The project, “Spray Safe, Play Safe” will provide community education about chemical spraying for tick management. Pesticide sprays are one of the most effective methods for reducing tick populations, but many homeowners have concerns and questions about using this method of tick control. The educational materials will include videos, a public event and a homeowner decision-making tool explaining safe and judicious use of pesticides as part of an effective integrated tick management approach.

Fairfield County is consistently among the highest reporters of Lyme disease in the country.
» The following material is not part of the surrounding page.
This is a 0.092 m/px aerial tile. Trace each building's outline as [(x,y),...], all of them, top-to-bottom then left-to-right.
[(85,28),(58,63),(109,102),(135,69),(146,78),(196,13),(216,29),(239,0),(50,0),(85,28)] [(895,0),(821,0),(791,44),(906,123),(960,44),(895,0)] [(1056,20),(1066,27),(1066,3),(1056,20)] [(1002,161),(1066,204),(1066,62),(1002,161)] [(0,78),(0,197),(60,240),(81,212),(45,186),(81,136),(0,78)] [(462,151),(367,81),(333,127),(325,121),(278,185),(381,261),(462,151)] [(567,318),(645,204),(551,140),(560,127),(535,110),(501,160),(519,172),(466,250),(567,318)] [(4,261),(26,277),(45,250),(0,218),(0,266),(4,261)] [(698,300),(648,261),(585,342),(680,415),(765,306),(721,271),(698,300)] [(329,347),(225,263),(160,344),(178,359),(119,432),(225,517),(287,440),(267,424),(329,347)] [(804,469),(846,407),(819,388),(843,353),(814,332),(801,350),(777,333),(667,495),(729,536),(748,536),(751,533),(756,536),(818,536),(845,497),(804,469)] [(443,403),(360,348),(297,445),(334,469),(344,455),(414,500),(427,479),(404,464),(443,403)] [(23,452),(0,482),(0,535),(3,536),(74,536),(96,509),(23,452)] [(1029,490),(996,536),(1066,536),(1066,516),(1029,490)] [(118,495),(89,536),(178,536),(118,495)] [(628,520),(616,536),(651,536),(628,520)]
The goal of the collaboration is to help families make more informed tick management decisions to decrease the number of people — especially children — who suffer from tick-borne diseases, such as Lyme disease. Children are of special concern because Lyme disease incidence is highest in children under age 10, likely because children spend a lot of time outdoors.

“People are becoming more aware of using personal measures, like performing bodily tick checks or wearing repellent, to prevent tick bites,” said Dr. Neeta Connally. “But many residents are uncertain or confused when it comes to thinking about pesticides as a way to reduce the number of ticks in the backyard. Some people spray too often or in the wrong locations in the yard, which can have negative environmental impacts. Others may choose to spray an ineffective product, which can actually increase one’s risk for acquiring a tick-borne illness. This grant project will help us empower homeowners, particularly families with young children, to make informed decisions about pesticide use in their backyards.”

Connally is an associate professor of Biological and Environmental Sciences at WestConn and a national expert on the prevention of Lyme and other diseases caused by bites from blacklegged ticks. In 2016 she received a four-year, $1.6 million grant from the Centers for Disease Control and Prevention aimed at determining better ways to reduce tick-borne disease in residential settings. Connally is a Ridgefield resident and the current scientific advisor to the BLAST Tick-borne Disease Prevention Program, a health education initiative of the Ridgefield Health Department that seeks to reduce tick-borne diseases in the region.

BLAST has been active since 2008 educating residents on how to protect themselves from ticks, Lyme disease and other tick-borne diseases through a series of steps: Bathe after outdoor activity; Look for ticks on one’s body and children; Apply insect repellent; Spray the yard; and Treat one’s pets.

Jennifer Reid, 2017 recipient of WestConn’s HPX Distinguished Alumni Award for her Lyme disease efforts, directs the BLAST program for the Ridgefield Health Department.

“Whenever I’m making a BLAST presentation, questions about the effectiveness and safety of yard spray as a tick reduction strategy top the list,” Reid said. “Community members are aware of the seriousness of tick-borne diseases and recognize that most people, especially children, encounter ticks in their own backyard. This project will provide residents with the information they need to make decisions about yard spray based on scientific data in a clear, easily accessible format. The goal is to help homeowners make responsible choices that will best protect their families and the environment.”

BLAST program educators engage in conversations about tick-borne disease prevention strategies, including yard spray, at more than 30 scheduled programs, health fairs and community events each year. They have found that homeowners are interested in learning best practices for reducing ticks and preventing Lyme disease near homes, but that many still engage in practices that either increase pesticide exposure risk to themselves or the environment, or are ineffective at reducing ticks.

Dr. Rayda Krell, an entomologist and new member of Connally’s Tick-borne Disease Prevention Laboratory, explained why the new project fits well with the research program.

“Our research explores how to improve integrated tick management practices,” Krell said. “This EPA grant is exciting because it gives us a mechanism to communicate about evidence-based approaches. If we don’t share our work with the public, it can’t make a difference.”